Coldplay’s Irish Odyssey

Peter Kelly was front row in Dublin to witness Coldplay thrill Irish crowds

With four Croke Park nights at full capacity under their belts, Coldplay left Irish fans as they found them: euphoric.

It was a blend of athletic energy on stage with pyrotechnics and blasts of mass confetti around it. The shows met the year-long hype which saw 320,000 Irish tickets scooped up within minutes. Lead singer Chris Martin’s presence on stage was typically commanding. Sprints across the stage, an outstretched physique reaching for the rafters in the Hogan Stand. On a chilly September evening, the warm up act warned, “it’s a cold day for a Coldplay.” Not so, once the hits kept coming. Each churned out to drive the 80,000 capacity crowd wild. They sang back with ferocious gusto, making familiar hits like ‘Higher Power’, ‘Yellow’, ‘The Scientist’, and ‘Clocks’, resonate throughout the capital’s north inner city. ‘Viva La Vida’, ‘Paradise’ and ‘Fix You’ were joyous add-ons.

The band’s lead singer, famously formally married to actress Gwyneth Paltrow for a decade – gave the Coldplay treatment to Christy Moore’s ‘Ride On’. The Kildare balladeer had joined the band at the Oxygen festival in 2011. Their tribute to him remains, and helps charm a nation. But optimum charm is reserved on this tour for another Christy – Dignam, the late lead singer of veteran Dublin band, Aslan. They were brought out on stage to perform their seminal hit ‘Crazy World’ with the main act. Aslan legend Billy McGuinness admitted “the whole week has been such a whirlwind. We were performing in Australia last week and then back to sing with Coldplay.”

Chris Martin managed some convincing ‘cupla focal’ to the adoring stadium.

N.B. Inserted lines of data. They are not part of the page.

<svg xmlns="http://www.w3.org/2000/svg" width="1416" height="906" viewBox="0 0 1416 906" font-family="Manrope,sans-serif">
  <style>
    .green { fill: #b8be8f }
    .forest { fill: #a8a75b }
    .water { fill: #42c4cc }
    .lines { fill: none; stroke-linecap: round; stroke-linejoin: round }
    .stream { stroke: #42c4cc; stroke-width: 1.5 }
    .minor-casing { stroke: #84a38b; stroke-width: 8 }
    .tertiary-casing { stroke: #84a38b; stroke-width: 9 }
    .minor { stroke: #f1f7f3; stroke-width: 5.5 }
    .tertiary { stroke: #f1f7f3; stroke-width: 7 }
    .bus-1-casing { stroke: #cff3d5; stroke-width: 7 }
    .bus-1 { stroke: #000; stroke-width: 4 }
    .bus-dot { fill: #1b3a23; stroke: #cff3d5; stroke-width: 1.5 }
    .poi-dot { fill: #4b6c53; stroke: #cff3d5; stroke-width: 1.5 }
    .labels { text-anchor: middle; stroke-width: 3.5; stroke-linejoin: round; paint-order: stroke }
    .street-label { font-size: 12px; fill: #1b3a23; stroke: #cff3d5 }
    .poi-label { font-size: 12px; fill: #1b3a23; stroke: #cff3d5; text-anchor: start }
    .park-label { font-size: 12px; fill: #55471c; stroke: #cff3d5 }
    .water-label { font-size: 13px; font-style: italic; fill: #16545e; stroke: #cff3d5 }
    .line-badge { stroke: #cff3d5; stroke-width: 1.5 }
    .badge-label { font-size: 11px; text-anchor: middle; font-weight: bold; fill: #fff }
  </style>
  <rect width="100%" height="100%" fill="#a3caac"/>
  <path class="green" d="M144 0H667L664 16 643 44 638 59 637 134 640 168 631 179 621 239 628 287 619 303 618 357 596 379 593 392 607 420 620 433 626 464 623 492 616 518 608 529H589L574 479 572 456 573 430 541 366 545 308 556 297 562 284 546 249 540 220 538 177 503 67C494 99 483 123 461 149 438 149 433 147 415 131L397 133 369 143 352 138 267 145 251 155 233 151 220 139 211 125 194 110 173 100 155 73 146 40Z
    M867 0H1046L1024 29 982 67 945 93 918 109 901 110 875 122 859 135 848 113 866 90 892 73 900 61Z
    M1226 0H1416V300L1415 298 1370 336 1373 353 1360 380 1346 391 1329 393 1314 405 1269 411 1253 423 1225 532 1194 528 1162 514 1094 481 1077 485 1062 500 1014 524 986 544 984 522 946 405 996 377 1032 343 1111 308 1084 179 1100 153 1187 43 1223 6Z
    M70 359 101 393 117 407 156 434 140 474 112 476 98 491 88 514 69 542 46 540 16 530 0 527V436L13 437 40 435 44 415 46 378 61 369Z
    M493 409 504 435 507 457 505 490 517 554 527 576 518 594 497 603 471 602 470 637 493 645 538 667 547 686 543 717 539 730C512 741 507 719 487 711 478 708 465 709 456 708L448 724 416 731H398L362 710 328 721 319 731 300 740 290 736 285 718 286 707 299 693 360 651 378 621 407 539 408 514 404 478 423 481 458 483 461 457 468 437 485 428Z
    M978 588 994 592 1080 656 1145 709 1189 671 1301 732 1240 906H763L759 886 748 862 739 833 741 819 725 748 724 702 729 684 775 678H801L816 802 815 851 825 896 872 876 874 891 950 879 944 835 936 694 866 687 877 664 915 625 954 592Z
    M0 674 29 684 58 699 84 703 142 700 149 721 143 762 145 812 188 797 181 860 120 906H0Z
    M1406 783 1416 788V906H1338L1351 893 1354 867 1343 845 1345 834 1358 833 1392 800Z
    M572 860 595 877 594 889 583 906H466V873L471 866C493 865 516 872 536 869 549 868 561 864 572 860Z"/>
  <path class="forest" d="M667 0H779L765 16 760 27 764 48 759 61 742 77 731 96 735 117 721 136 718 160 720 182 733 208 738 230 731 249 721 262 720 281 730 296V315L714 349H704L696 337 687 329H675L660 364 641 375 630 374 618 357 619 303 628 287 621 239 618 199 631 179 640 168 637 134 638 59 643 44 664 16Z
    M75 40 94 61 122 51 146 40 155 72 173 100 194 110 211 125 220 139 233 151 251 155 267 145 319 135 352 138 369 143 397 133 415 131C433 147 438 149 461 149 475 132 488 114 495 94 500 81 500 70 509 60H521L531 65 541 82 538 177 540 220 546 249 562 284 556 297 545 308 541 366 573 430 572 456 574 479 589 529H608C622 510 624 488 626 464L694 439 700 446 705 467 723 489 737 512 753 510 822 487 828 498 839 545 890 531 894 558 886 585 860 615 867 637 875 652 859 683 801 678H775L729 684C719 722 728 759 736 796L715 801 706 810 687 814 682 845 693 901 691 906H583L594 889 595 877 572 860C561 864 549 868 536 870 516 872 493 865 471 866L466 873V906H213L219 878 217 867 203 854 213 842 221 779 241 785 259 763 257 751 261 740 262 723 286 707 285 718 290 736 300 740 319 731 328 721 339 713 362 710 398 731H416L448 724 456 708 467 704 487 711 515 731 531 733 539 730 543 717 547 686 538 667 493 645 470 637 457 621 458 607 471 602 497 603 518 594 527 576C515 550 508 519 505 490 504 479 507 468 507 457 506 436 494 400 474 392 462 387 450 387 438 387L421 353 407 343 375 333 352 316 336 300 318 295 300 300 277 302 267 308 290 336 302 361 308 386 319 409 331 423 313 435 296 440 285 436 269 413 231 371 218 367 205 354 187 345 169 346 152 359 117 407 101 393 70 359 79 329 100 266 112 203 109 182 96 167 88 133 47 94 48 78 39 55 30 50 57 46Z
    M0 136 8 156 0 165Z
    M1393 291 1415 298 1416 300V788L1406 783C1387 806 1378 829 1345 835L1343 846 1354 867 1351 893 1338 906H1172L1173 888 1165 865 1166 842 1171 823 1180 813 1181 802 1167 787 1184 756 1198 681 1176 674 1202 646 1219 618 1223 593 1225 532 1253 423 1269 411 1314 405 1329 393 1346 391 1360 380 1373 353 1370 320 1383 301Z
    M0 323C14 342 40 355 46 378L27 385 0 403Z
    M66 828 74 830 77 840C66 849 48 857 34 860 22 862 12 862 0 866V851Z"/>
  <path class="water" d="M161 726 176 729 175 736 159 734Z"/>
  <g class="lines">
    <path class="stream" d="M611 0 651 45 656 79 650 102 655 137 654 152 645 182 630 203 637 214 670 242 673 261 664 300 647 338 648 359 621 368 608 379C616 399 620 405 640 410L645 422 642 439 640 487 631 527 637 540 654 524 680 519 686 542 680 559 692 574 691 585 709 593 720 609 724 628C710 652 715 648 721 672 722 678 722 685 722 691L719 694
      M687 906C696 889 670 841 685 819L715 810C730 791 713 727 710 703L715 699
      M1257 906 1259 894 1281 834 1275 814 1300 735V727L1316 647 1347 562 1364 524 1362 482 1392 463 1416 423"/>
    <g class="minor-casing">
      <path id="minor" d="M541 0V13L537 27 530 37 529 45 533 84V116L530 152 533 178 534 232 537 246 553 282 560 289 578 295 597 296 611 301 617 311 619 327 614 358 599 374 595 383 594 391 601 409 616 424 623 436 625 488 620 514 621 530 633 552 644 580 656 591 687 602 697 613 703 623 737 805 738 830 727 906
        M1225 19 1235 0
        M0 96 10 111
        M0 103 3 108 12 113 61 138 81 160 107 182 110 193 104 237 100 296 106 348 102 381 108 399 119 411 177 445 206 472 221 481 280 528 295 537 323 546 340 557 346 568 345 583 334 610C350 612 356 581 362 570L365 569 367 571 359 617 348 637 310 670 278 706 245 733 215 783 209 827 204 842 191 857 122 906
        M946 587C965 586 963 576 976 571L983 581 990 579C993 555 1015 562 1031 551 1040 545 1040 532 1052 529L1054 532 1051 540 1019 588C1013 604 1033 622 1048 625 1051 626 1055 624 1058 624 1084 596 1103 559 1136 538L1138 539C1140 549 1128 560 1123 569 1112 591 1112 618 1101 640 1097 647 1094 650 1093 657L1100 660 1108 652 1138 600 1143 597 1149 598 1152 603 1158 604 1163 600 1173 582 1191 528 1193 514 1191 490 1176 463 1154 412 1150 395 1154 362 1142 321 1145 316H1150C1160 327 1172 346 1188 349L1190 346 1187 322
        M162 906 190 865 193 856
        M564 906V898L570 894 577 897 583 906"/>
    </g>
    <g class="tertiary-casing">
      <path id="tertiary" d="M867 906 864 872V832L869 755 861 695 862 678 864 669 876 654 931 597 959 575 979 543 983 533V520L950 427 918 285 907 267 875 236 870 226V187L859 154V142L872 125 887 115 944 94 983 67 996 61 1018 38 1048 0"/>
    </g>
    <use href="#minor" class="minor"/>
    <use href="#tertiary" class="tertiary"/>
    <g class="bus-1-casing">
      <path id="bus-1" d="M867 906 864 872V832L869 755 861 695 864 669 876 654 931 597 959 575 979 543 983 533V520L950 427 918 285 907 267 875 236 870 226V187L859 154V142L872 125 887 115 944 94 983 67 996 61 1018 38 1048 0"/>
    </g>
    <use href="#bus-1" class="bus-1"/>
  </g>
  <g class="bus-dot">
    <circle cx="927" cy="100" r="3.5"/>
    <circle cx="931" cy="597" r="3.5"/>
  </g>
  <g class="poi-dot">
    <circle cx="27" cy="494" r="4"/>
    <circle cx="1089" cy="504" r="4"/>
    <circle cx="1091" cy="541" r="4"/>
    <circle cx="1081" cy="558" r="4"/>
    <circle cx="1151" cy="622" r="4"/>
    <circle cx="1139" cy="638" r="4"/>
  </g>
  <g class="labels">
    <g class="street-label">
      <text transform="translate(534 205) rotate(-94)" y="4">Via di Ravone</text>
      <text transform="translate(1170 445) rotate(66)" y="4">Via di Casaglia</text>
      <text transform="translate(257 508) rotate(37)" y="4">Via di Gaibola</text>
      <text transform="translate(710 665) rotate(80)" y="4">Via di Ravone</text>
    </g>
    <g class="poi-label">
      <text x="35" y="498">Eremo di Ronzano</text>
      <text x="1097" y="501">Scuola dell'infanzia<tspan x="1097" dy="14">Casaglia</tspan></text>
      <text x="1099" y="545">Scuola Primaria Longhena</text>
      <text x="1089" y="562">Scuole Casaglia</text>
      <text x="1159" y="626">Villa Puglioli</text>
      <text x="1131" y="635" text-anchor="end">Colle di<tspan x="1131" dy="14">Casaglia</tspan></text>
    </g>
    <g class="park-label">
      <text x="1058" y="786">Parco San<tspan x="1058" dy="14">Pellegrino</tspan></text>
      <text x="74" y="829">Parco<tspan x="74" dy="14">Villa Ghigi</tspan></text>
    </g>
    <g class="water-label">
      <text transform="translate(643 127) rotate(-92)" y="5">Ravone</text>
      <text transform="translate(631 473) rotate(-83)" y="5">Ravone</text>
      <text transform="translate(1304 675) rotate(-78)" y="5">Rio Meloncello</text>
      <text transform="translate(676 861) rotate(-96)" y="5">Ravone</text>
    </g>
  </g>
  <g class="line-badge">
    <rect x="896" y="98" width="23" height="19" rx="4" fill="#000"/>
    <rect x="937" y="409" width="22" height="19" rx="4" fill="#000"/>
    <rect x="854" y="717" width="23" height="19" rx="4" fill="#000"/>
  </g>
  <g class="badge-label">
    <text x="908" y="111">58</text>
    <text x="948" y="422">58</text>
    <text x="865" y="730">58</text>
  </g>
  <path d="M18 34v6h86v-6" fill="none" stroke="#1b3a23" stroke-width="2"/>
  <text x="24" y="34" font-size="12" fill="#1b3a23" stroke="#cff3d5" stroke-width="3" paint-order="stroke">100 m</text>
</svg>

He singled out from the crowd a trademark redhead Irish colleen, all of 14 years, to sing with him on stage accompanied by her tricolor. Fans remarked on Martin’s trademark sincerity and compassion to make the band’s music an influence on social and environmental good. Cue messages of social conscience, love, solidarity and inclusion beamed onto the stage as backdrop.

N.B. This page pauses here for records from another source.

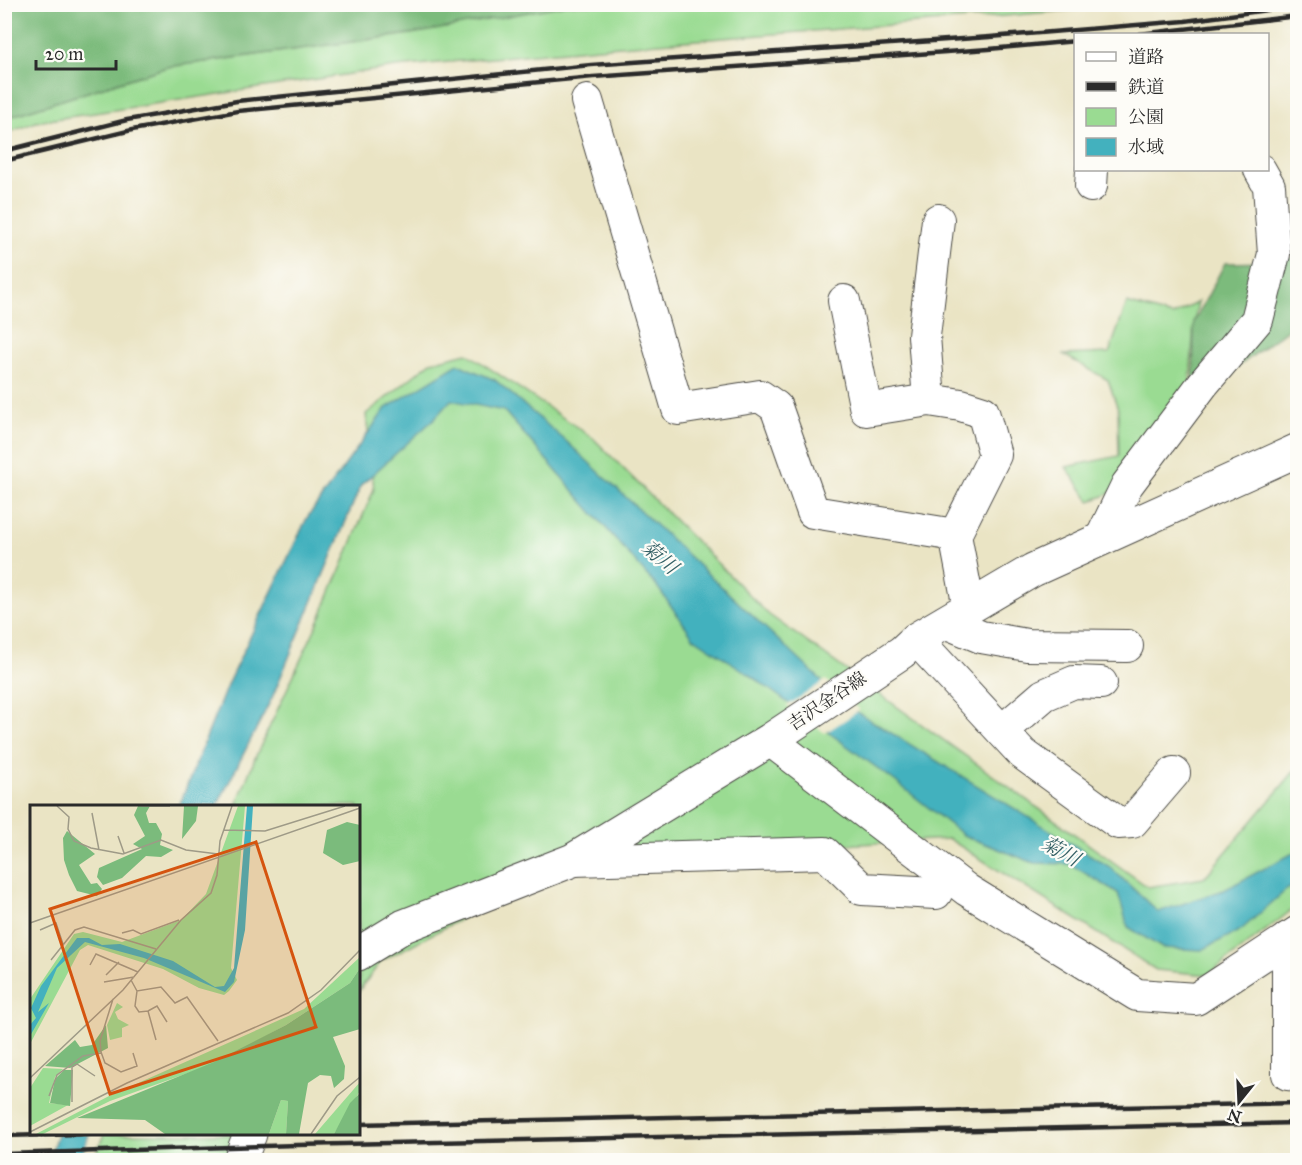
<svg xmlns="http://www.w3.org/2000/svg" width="1302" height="1165" viewBox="0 0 1302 1165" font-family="'IM FELL Great Primer','Noto Serif JP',serif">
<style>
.green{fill:#9adb92;stroke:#62835e;stroke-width:1.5}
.forest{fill:#7bbb7c;stroke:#537354;stroke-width:1.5}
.water{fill:#43b1be;stroke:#376e74;stroke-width:1.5}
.pier{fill:#eae4c4}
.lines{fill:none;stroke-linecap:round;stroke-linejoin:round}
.minor-casing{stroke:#484742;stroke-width:34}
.major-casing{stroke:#484742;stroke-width:35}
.minor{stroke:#fff;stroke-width:32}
.major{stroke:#fff;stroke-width:33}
.rail{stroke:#2b2b2b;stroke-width:4.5}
.labels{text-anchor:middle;stroke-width:4.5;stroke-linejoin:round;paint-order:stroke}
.street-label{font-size:18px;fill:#2b2b2b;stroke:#fdfcf7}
.water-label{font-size:20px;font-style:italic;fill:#356166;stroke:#fdfcf7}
.inset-road{fill:none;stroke:#9e9a87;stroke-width:1.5}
.view{fill:#d5540f;fill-opacity:0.15;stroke:#d5540f;stroke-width:3}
.inset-edge{fill:none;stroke:#2b2b2b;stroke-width:3}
</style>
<rect width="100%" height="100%" fill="#fdfcf7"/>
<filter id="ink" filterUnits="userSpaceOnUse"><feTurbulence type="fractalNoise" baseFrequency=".0167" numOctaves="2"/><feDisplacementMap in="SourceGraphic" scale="12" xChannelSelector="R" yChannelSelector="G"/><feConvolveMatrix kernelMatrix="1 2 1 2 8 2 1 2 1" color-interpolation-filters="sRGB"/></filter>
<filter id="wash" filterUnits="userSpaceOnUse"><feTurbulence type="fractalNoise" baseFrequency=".008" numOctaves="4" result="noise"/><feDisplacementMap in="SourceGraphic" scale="24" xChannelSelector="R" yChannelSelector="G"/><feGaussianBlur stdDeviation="1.35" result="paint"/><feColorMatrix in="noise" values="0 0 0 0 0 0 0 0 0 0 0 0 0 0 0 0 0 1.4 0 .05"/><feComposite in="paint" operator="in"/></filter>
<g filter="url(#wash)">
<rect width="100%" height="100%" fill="#eae4c4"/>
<g class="green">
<path d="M531,5H1128L983,18L620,46L396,67L36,122L5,134V118L167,67L411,34Z"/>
<path d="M1198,302L1194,322L1189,398L1109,494L1090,501L1066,467L1119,456L1118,409L1108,380L1064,355L1109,353L1127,303L1172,316Z"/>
<path d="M467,353L593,438L768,614L1148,887L1204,878L1297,768V906L1208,975L1156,970L949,839L573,860L381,961L359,991L358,806H236L255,758L321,616L374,489L366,414L431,362Z"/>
<path d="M104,1134H249L228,1160H94Z"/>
</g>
<g class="forest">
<path d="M5,4H566V5L424,32L167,67L5,118Z"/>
<path d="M1297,257V322L1193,401L1194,322L1225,263L1272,262Z"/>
</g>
<g class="water">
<path d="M458,364L495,380L567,442L852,709L1110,867L1158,912L1224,890L1297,851V883L1285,891L1241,930L1202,950L1162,948L1128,927L1118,893L1070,864L1034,863L963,835L895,781L750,675L693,637L659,589L504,411L451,400L432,421L361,485L272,698L217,806H179L228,683L307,518L386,408Z"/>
<path d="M57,1134H89L80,1160H49Z"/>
</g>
<path class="pier" d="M826,680L860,710L825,733L787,706Z"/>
</g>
<g filter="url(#ink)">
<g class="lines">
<defs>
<g id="minor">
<path d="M587,101L678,409L760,396L776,407L813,512L955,535L969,608"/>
<path d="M1091,186L1092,170"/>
<path d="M938,220L924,336L929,400L961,405L983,412L995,455L955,535"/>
<path d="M844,301L866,410L929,400"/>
<path d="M1101,539L1127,485L1203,384L1257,320L1274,254L1269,186L1260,170"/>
<path d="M945,622L981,637L1027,645L1127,646"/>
<path d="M916,639L1023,754L1118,823L1132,822L1174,773"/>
<path d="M1002,731L1044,695L1074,682L1101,683"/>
<path d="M770,740L967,890L1137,995L1196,999L1298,932"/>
<path d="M573,860L825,853L862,889L936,893"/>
<path d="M1288,938V1074L1298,1075"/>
</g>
<g id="major">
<path d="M358,954L404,926L573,860L770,740L902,652L916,639L1033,570L1298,450"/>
<path d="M240,1160L250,1134"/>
</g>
</defs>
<use href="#minor" class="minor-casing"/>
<use href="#major" class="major-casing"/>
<use href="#minor" class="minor"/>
<use href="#major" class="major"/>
<g class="rail">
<path d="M1139,34L1298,16"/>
<path d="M4,151L127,120L237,101L591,65L990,37L1185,21L1298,6"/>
<path d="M4,161L132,130L238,111L593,77L989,49L1076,41"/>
<path d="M358,1124L1298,1103"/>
<path d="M4,1136L81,1134"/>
<path d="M4,1154L297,1145L1298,1123"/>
</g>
</g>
</g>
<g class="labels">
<g class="street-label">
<text transform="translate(827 701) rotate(-34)" y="6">吉沢金谷線</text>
</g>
<g class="water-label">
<text transform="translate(660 557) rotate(40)" y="7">菊川</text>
<text transform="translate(1061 851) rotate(29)" y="7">菊川</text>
</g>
</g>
<g transform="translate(30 805)">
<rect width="330" height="330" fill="#eae4c4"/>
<path d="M208,1H215L201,163L207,175L199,186L194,190L169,183L133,164L58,140L50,145L0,239V194L44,129L53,127L92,137L151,115L176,89ZM330,152V163L320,178L256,220L186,258L80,296L13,329H6L79,291L274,204ZM87,198L93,202L85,207L88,214L99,220L92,223V232L80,235L77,220ZM13,263L33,264L25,272L19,298L38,300L0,321V283ZM330,277V286L304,329H285ZM251,295L258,296L256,329H239Z" fill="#9adb92"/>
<path d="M108,1H120L116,8L119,18H126L132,29L130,40L143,45L131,52L116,51L92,73L73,80L67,72L69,63L112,44L103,39L115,31L104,10ZM154,1H168L166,16L152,34ZM317,17L330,20V56L313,60L293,48L297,25ZM37,26L65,49L49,60L61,79L67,78L72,84L67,91L47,86L39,70L34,55L33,33ZM330,163V224L303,232L315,261L314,274L304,283L301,271L290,270L278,278L269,329H256L258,296L251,295L239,329H135L115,315L47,313L184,257L256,220L320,178ZM76,220L78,243L40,263L15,261L45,235L50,242L62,240ZM34,265H43L40,301L20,298L25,274ZM330,288V329H304L320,298Z" fill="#7bbb7c"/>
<path d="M217,1H223L215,125L204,177L195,187L114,153L55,137L27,163L8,207L19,198L0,231V220L6,213L1,203L11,181L47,133H59L72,140L90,139L143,156L185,182L194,181L204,163Z" fill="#43b1be"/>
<path class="inset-road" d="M27,1L39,12L38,24L44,36L61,43L93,49L131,35L156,45L188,49M111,1H140M62,8L69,45M194,25L235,26L315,1M88,31L94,48M0,118L330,3M10,125L26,118L33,139M92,128L103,125L111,129L149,115M21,155L45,125L54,122L126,144M60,160L66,149L108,167M76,170L89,157M101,175L107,186L131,182L145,198L157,192L188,236M74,177L104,172M107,186L105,201L109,207L118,206L126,235M83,194L70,236L71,247L75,258L91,267L107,261L103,248M118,206L127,201L137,217M47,259L65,271M0,273L93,185L151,115L181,88L187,70L190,36L202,1M19,291L27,270L53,251L71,248M42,297V262L47,259M0,327L97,278L258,208L291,185L330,145M281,329L307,291L330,272"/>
<path class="view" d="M226,37L286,222L80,289L20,104Z"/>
<rect width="330" height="330" class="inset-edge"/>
</g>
<rect width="1302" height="1165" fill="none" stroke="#fdfcf7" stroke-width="24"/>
<rect x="1074" y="33" width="195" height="138" fill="#fdfcf7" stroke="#a9a8a5" stroke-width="1.5"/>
<rect x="1086" y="52" width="30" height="9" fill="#ffffff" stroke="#a9a8a5" stroke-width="1.5"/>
<text x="1128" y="63" font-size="18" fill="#2b2b2b">道路</text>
<rect x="1086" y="82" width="30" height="9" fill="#2b2b2b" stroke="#a9a8a5" stroke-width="1.5"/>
<text x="1128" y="93" font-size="18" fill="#2b2b2b">鉄道</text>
<rect x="1086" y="108" width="30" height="18" fill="#9adb92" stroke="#a9a8a5" stroke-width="1.5"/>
<text x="1128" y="123" font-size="18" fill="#2b2b2b">公園</text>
<rect x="1086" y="138" width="30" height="18" fill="#43b1be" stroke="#a9a8a5" stroke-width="1.5"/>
<text x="1128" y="153" font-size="18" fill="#2b2b2b">水域</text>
<g transform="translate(1239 1102) rotate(198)" stroke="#fdfcf7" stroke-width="4.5" paint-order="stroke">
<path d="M0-4.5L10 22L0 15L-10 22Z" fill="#2b2b2b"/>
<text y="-9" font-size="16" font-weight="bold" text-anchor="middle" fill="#2b2b2b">N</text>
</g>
<path d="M36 60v9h80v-9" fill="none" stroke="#2b2b2b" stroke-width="3"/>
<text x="45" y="60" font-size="18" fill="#2b2b2b" stroke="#fdfcf7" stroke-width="4.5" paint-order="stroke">20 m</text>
</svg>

Savor the quartet’s emphasis on global peace -with encouragement to support those traumatized in Ukraine, Gaza, and both Russia and Israel. With pyrotechnics a plenty, large and frequent explosions and fireworks accompanied the power hits. Chris Martin frequently referred to the band’s Irish odyssey, which saw them play an impromptu set in Dublin’s Grafton Street, as countless thousands missed out on highly coveted tickets which went on sale 14 months ago and were sold out in minutes. They ranged from €120 to €180, with ‘meet and greet the band’ packages reportedly starting at €1,000.